In the US, there are several cohorts of long term survivors after childhood cancer [2, 11]. These cohorts have contributed with valuable knowledge to the late effects field but the findings may be limited in impact as they are not population based. They can hence only suggest the true number of individuals to be expected to be affected by late effects.

Limitations and future prospects

The number of individuals with rare cancer diagnoses in BORISS will, as expected, be small. Specific consideration should be given when conducting studies, in order not to over-interpret any findings. Other potential limitations of the data in BORISS include the quality of the information in the medical records, in particular family medical history. Complications of treatments e.g. graft-versus-host disease, surgical complications, number of placements of central administration route devices, and details of blood transfusions are not included. Non-typical childhood cancers like malignant melanoma and thyroid cancers were included in the database whereas cervical dysplasias and mola hydatiformis were excluded.

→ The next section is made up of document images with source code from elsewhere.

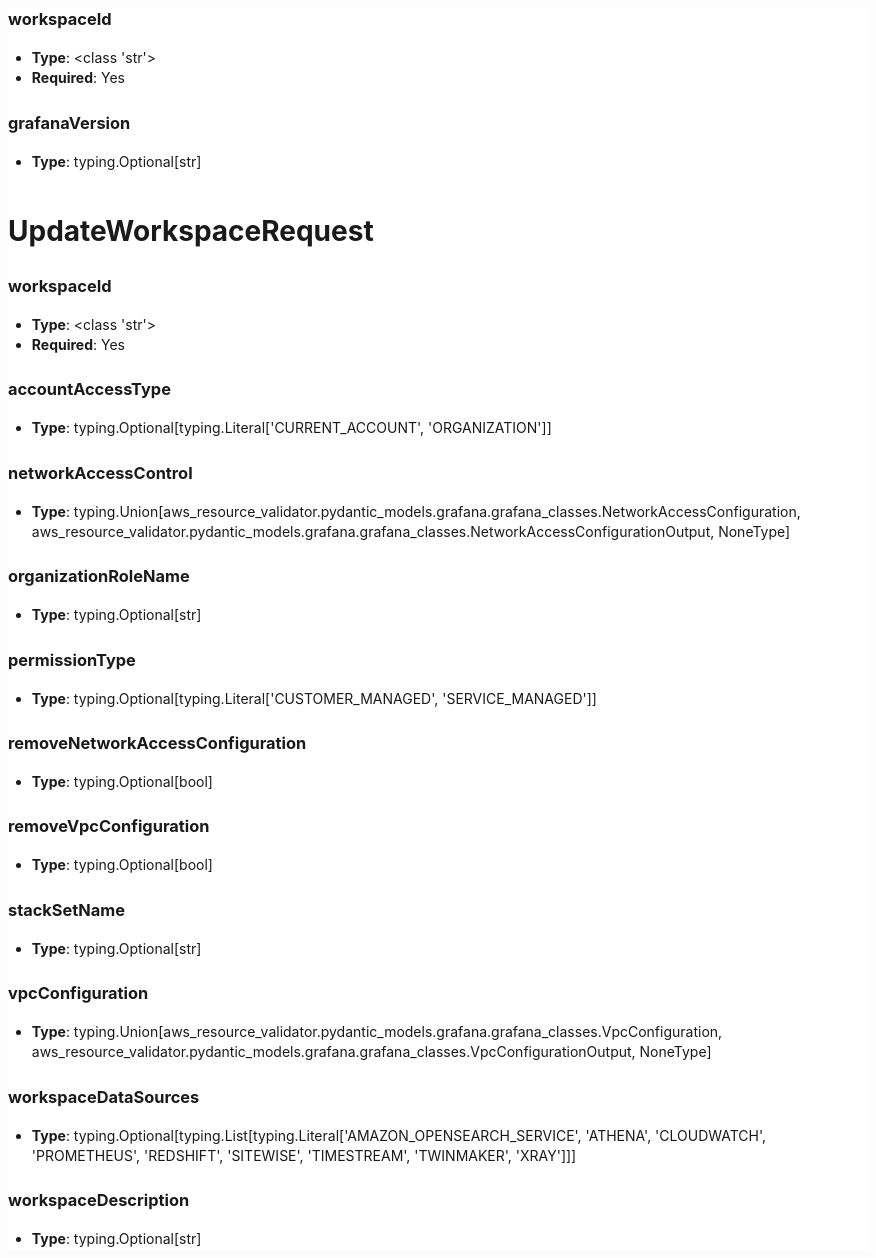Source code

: ### workspaceId
- **Type**: <class 'str'>
- **Required**: Yes

### grafanaVersion
- **Type**: typing.Optional[str]


# UpdateWorkspaceRequest

### workspaceId
- **Type**: <class 'str'>
- **Required**: Yes

### accountAccessType
- **Type**: typing.Optional[typing.Literal['CURRENT_ACCOUNT', 'ORGANIZATION']]

### networkAccessControl
- **Type**: typing.Union[aws_resource_validator.pydantic_models.grafana.grafana_classes.NetworkAccessConfiguration, aws_resource_validator.pydantic_models.grafana.grafana_classes.NetworkAccessConfigurationOutput, NoneType]

### organizationRoleName
- **Type**: typing.Optional[str]

### permissionType
- **Type**: typing.Optional[typing.Literal['CUSTOMER_MANAGED', 'SERVICE_MANAGED']]

### removeNetworkAccessConfiguration
- **Type**: typing.Optional[bool]

### removeVpcConfiguration
- **Type**: typing.Optional[bool]

### stackSetName
- **Type**: typing.Optional[str]

### vpcConfiguration
- **Type**: typing.Union[aws_resource_validator.pydantic_models.grafana.grafana_classes.VpcConfiguration, aws_resource_validator.pydantic_models.grafana.grafana_classes.VpcConfigurationOutput, NoneType]

### workspaceDataSources
- **Type**: typing.Optional[typing.List[typing.Literal['AMAZON_OPENSEARCH_SERVICE', 'ATHENA', 'CLOUDWATCH', 'PROMETHEUS', 'REDSHIFT', 'SITEWISE', 'TIMESTREAM', 'TWINMAKER', 'XRAY']]]

### workspaceDescription
- **Type**: typing.Optional[str]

The BORISS registry was formed as a quality registry and this, together with data retrieval from the by-law mandated entry into the national cancer registry, is the explanation for the complete coverage rate. The longitudinal BORISS cohort will enable further research within various fields in pediatric and adult medicine. Ongoing studies aim to determine details of cardiomyopathy and cognitive effects after childhood cancer treatment. By use of artificial intelligence, an ongoing study aims to determine previously unknown associations between treatment history and outcomes.

Concluding remarks

Motivated by the clinical need to readily be able to access the primary treatment data, and the vision of facilitating research of the underlying causes of late effects, the collection of data resulted in a population based registry in Southern Sweden. Key factors in establishing the registry were: the use of personal identification numbers in Sweden, the by law mandated entry of cancer diagnoses into the national cancer registry and the foresight of the pioneers in the field with a long-term dedication to finalize the task.